Wir flogen vom Flughafen GSP ab, einem kleinen, freundlichen Flughafen mit unkompliziertem Check-in. Um in Zeiten von COVID-19 nach Italien fliegen zu können, mussten wir innerhalb von 24 Stunden vor Abflug einen COVID-Schnelltest machen. Delta listet Websites auf, über die man Tests online bestellen kann, und wir haben diese genutzt. Bestellen Sie die Tests rechtzeitig vor Ihrer Reise, da es manchmal zu Lieferverzögerungen kommt und die Nachfrage groß ist. Als wir im Herbst in Italien eine Wohnung suchten, gingen wir in eine Notfallambulanz und ließen uns testen (unsere Versicherung übernahm die Kosten), da die Online-Testpakete so lange brauchten, um anzukommen. Für diese Reise war es daher von Vorteil, die Tests bereits zu haben. Mit Omicron haben wir zwei Wochen lang Menschen und Geschäfte so gut wie möglich gemieden, daher war der Heimtest hilfreich. Online-Tests dauern etwa 20 Minuten und können mit dem Smartphone, Tablet oder Computer durchgeführt werden, sofern die Kamera funktioniert. Die Ergebnisse werden per E-Mail zum Ausdrucken zugeschickt. Der Online-Test über den Delta-Link ist kostenpflichtig, könnte aber bald im Rahmen der staatlichen Testinitiative kostenlos erhältlich sein.

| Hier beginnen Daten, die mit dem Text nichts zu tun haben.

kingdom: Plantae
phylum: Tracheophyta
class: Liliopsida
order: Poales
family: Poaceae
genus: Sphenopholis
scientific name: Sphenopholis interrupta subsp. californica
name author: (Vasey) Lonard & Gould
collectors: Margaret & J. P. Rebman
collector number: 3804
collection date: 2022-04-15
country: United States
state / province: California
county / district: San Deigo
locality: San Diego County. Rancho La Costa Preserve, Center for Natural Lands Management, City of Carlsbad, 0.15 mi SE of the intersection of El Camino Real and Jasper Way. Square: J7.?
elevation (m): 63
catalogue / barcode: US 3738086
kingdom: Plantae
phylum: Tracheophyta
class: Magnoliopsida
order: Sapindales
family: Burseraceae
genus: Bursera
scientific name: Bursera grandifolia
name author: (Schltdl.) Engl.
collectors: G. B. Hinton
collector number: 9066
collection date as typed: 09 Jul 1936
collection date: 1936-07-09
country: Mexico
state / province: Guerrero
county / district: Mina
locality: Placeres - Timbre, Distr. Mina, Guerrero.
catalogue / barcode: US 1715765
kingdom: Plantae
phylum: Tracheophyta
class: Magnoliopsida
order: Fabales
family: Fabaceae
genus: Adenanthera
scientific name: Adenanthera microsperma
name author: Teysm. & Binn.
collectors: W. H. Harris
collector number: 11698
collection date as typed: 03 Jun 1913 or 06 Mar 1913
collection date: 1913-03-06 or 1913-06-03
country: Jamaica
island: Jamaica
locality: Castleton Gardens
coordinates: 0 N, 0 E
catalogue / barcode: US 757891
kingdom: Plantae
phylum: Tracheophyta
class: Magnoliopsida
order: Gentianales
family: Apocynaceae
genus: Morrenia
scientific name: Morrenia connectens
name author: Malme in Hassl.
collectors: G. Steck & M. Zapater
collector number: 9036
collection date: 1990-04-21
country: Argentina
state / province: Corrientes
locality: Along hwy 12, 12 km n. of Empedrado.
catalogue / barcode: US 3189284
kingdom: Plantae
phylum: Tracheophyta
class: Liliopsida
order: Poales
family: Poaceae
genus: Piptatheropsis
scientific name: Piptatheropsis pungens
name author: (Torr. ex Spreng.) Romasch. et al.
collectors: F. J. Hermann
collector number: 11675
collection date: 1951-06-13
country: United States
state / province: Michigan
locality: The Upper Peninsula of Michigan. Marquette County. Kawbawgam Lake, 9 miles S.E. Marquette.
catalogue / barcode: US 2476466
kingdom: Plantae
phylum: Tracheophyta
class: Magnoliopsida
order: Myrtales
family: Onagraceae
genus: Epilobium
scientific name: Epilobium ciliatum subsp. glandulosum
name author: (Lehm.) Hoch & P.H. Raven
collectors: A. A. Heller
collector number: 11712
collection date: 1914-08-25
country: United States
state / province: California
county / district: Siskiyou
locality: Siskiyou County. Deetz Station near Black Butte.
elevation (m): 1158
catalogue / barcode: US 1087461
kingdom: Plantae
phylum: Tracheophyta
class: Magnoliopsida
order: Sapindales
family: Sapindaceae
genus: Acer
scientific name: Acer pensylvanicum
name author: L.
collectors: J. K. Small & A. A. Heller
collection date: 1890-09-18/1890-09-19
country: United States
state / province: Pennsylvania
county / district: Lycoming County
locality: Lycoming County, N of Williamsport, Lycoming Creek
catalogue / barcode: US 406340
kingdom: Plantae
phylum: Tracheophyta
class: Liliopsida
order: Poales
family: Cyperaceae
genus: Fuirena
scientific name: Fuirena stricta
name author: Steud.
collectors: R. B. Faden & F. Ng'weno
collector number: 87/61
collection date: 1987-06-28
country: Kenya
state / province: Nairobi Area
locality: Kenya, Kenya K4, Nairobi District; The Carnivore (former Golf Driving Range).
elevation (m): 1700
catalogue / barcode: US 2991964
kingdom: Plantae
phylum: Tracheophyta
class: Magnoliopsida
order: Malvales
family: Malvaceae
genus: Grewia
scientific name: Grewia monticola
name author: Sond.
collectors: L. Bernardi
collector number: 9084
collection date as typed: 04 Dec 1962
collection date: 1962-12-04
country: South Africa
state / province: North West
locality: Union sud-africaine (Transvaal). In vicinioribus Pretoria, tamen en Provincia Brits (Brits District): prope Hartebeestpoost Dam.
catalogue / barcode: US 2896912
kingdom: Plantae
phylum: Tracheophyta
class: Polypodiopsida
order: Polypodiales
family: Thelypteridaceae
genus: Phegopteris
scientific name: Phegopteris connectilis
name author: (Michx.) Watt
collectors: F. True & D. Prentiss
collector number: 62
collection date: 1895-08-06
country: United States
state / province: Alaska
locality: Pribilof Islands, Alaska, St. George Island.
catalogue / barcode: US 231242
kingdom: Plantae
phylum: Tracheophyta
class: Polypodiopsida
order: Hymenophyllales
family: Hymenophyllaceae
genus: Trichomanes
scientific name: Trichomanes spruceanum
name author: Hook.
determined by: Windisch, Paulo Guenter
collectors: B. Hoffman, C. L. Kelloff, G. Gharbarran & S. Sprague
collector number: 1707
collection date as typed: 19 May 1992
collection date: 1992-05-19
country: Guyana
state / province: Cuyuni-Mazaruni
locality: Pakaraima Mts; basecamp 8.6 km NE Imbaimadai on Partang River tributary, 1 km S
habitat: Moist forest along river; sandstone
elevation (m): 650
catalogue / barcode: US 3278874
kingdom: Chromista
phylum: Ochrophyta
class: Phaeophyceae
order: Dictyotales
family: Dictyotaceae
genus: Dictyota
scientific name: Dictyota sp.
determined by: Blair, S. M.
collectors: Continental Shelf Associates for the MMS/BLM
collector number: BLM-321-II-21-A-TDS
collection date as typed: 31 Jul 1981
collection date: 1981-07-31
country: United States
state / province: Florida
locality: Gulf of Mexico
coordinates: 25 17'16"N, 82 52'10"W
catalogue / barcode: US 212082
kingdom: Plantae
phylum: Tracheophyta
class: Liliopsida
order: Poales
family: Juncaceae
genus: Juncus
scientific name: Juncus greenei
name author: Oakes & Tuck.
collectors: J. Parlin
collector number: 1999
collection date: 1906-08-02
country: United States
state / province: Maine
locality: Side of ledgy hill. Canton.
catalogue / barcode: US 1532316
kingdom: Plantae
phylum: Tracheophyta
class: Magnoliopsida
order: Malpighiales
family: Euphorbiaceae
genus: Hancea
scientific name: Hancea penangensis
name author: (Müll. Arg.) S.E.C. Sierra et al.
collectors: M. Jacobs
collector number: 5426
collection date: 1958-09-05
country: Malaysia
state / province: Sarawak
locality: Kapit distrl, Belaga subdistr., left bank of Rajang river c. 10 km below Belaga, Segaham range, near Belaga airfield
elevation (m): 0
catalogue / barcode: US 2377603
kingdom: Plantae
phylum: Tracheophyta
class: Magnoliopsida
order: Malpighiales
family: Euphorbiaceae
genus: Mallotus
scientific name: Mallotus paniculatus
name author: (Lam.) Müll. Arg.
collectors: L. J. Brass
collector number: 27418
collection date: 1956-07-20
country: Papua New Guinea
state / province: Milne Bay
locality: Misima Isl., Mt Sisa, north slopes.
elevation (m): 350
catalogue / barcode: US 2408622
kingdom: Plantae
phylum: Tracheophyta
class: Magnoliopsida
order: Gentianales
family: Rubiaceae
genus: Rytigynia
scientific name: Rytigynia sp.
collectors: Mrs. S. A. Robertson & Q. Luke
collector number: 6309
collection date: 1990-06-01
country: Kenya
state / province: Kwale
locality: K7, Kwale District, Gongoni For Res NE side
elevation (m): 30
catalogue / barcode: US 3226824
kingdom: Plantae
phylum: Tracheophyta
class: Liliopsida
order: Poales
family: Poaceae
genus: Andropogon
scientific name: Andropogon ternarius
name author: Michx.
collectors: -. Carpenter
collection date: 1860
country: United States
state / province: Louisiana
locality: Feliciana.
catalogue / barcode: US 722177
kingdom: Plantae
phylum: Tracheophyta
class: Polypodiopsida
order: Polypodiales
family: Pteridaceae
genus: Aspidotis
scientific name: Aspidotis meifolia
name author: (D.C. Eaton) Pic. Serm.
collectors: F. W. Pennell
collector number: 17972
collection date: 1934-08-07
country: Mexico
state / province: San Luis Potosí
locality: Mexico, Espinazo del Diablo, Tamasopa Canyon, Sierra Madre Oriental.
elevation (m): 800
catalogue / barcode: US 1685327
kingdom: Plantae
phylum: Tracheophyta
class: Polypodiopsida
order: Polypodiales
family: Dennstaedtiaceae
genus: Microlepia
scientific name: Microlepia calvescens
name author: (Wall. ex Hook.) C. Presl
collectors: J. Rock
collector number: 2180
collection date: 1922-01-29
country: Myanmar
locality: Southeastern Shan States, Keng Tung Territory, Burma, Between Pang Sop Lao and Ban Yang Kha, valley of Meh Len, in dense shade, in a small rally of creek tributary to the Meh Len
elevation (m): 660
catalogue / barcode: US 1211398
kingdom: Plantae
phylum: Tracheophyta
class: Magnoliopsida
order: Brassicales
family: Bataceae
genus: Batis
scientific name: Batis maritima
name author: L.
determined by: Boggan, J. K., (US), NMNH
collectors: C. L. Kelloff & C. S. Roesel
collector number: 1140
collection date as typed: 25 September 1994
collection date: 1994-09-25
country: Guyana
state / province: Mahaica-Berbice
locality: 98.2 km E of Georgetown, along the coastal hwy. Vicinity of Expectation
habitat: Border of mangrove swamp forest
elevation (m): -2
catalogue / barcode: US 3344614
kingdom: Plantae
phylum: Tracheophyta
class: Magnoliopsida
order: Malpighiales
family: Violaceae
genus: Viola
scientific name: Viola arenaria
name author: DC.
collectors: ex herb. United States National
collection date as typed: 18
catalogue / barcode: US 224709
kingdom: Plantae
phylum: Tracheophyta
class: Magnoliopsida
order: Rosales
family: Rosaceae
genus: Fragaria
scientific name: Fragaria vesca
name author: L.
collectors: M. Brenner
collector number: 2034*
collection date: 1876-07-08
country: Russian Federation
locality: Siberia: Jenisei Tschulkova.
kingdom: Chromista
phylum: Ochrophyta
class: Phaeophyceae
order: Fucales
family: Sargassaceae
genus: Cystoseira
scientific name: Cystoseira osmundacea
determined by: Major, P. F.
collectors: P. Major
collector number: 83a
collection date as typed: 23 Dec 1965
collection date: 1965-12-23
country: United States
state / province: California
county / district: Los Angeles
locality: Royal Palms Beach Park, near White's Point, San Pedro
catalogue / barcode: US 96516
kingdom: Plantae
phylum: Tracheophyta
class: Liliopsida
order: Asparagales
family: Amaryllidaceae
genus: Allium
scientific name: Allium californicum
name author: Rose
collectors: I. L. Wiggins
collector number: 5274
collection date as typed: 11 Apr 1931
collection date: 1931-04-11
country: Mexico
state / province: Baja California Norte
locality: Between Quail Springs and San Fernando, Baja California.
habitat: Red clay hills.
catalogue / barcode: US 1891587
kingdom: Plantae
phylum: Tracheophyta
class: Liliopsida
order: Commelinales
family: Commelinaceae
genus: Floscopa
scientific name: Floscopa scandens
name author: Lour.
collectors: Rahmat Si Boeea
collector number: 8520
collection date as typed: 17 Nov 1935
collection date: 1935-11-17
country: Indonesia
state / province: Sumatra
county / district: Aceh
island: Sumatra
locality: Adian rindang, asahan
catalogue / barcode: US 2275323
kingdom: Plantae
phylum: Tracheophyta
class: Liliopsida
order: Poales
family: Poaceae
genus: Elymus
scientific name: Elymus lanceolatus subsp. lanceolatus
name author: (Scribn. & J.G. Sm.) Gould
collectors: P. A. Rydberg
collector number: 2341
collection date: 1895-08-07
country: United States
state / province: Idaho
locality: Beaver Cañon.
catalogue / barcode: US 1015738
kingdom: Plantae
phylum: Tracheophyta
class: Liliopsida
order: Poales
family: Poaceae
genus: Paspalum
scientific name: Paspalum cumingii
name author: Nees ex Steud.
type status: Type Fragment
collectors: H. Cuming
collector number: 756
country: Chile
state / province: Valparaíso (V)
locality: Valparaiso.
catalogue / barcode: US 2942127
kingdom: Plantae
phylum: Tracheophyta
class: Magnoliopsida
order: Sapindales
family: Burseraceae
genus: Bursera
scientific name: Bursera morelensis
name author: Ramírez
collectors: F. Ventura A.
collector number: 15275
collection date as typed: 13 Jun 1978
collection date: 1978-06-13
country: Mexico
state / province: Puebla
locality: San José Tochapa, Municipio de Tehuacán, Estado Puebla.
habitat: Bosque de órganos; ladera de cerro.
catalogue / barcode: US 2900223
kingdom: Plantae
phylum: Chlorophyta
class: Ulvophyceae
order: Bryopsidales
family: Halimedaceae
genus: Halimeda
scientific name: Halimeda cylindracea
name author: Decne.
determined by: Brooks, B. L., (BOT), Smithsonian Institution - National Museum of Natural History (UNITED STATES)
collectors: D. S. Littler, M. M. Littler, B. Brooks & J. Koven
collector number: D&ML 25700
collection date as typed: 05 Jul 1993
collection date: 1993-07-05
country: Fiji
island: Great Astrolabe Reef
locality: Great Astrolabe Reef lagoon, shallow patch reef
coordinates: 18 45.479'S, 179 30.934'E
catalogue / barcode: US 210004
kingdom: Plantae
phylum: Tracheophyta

Vor Ihrem Flug müssen Sie außerdem ein Passagierlokalisierungsformular (PLF) für die EU ausfüllen und mitbringen. Den Link zum Formular finden Sie bei Ihrer Fluggesellschaft. Bei unserem letzten Flug hat Delta diese Formulare für die EU-Grenzkontrolle eingesammelt. Dieses Mal hat bei unserer Ankunft in Atlanta niemand danach gefragt, und die Grenzkontrolle hat auch nicht danach gesucht. Halten Sie sie aber trotzdem bereit, nur für den Fall.
Für internationale Flüge muss der Check-in persönlich und nicht online erfolgen, um die Testergebnisse prüfen zu lassen. Wir wollten am Vortag einchecken, falls es Probleme mit den Testdokumenten geben sollte und wir die Notfallambulanz erneut aufsuchen müssten. Da wir für diese Reise Gepäck aufgaben, gingen wir einfach frühzeitig (wegen des GSP). Der Check-in verlief zwar etwas länger, aber es gab keine Probleme.
Wir hatten etwas mehr als eine Stunde Aufenthalt in Atlanta. Wir haben festgestellt, dass es ratsam ist, direkt nach der Ankunft vom Flughafen Garden State Parkway (GSP) zum Gate zu gehen, da sich dort oft eine lange Schlange für die COVID-Tests und Fiebermessungen bildet, bevor man zum Boarding erneut kontrolliert wird. Bei dieser Reise verlief der Check-in deutlich unkomplizierter als beim ersten Mal. Es warteten bereits viele Leute, sodass wir nur unseren Pass vorzeigen und Fieber messen lassen mussten. Niemand fragte nach unserem Impfpass oder unseren COVID-Testergebnissen.
Es ist eine Erleichterung, endlich auf dem Platz zu sitzen. Wir haben für diese Reise bessere Plätze mit mehr Beinfreiheit gebucht und wollten außerdem etwas früher einsteigen. Umso erleichterter sind wir, als sich die Flugzeugtür schließt und die Maschine zur Startbahn rollt. Endlich geht es los! Der Flug dauert etwas über neun Stunden. Wir landen um 11:00 Uhr römischer Zeit in Rom. Nach dem Abendessen versuchen wir zu schlafen – unser Arzt hat uns Ambien verschrieben. Schlaf scheint auch den Jetlag zu lindern. Das Aufwachen über Italien bereitet uns darauf vor, bei der Grenzkontrolle anzustehen und zum Hotel zu gelangen.
Unsere Reise fand mitten in der COVID-Welle in den USA und Europa statt. Trotz aller Vorsichtsmaßnahmen war es etwas beunruhigend, in einem relativ vollen Flugzeug zu sitzen. Bei der Ankunft in Italien galten Maskenpflichten, sowohl drinnen als auch draußen. Die meisten Reisenden hielten sich daran, wir beobachteten aber auch einige, die keine Maske trugen. Auch in Zügen, Bahnhöfen und Hotels sahen wir keine Kontrollen der Maskenpflicht. Wir reisten am Neujahrstag mit Zug und Bus, sodass die Menschenmassen gering waren und der Mindestabstand problemlos eingehalten werden konnte.